Final answer:
The equation that represents the simple interest relationship, where simple interest earned varies jointly with the rate of interest and the number of years, given that $18 is earned at a 3% interest rate over 1.5 years, is n = $400 × r × t.
Step-by-step explanation:
The simple interest formula is expressed as Simple Interest (I) = Principal (P) × Rate of Interest (r) × Time (t), where the principal is the amount of money borrowed or invested, the rate is the percentage of interest, and the time is how long the money is borrowed or invested.
In this case, the amount of simple interest earned (‘n’) varies jointly with the rate of interest (‘r’) and the number of years (‘t’), so we can write the relationship as n = k × r × t, where ‘k’ is the constant of proportionality (or principal in this context).

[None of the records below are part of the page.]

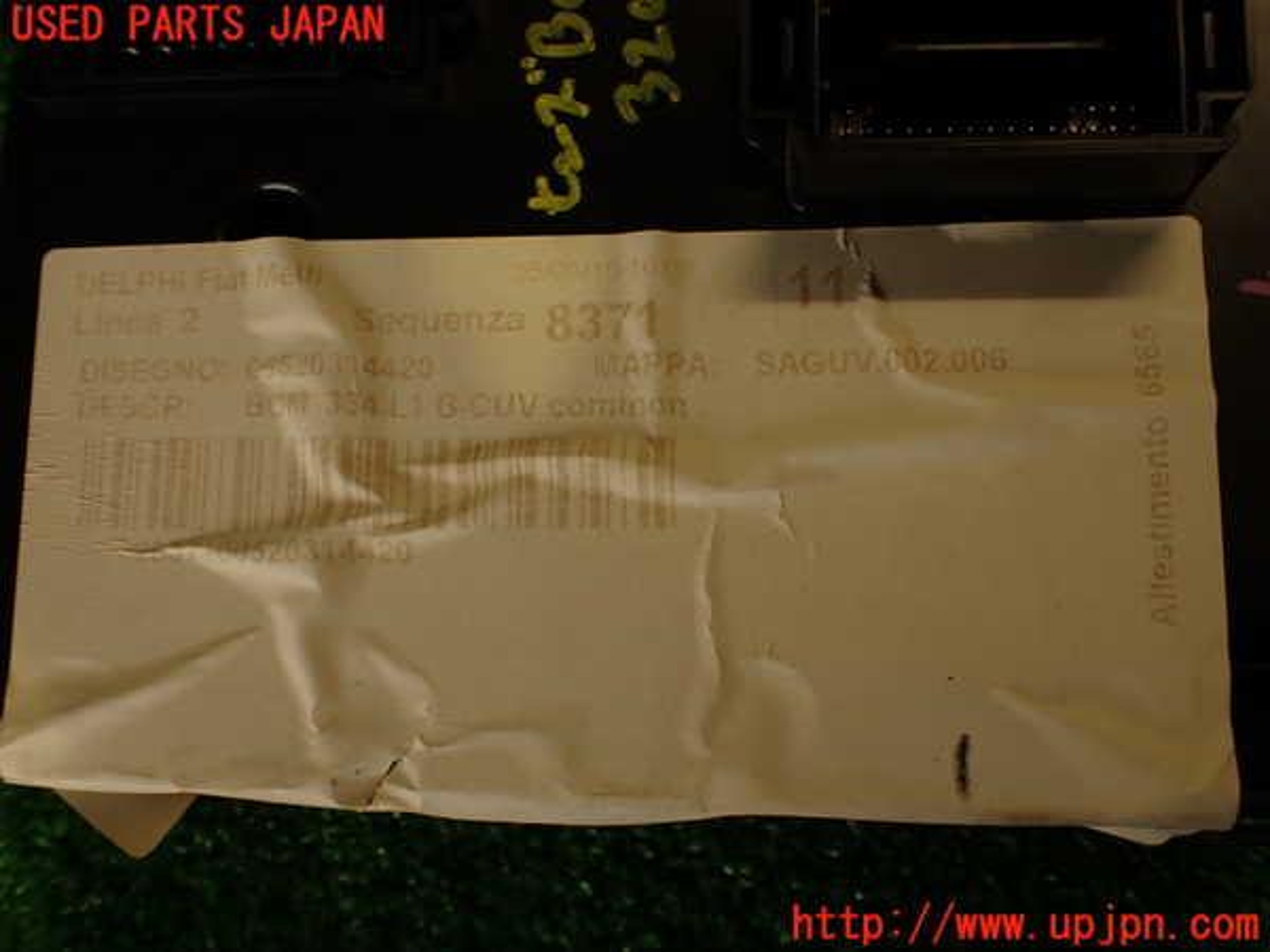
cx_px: 635
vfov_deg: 44.2
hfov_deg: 56.8
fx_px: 1174
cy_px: 476
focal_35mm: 32
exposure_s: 1/60
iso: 100
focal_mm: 5.79
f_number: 2.4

To find the equation that represents this relationship, we need to use the provided information: the simple interest earned is $18 when the rate of interest is 3% for 1.5 years. We can substitute these values into our formula to solve for ‘k’:
$18 = k × 0.03 × 1.5
Dividing both sides of the equation by (0.03 × 1.5) gives us the value of ‘k’:
k = $18 / (0.03 × 1.5) = $400
Therefore, the equation that represents the simple interest relationship is:
n = $400 × r × t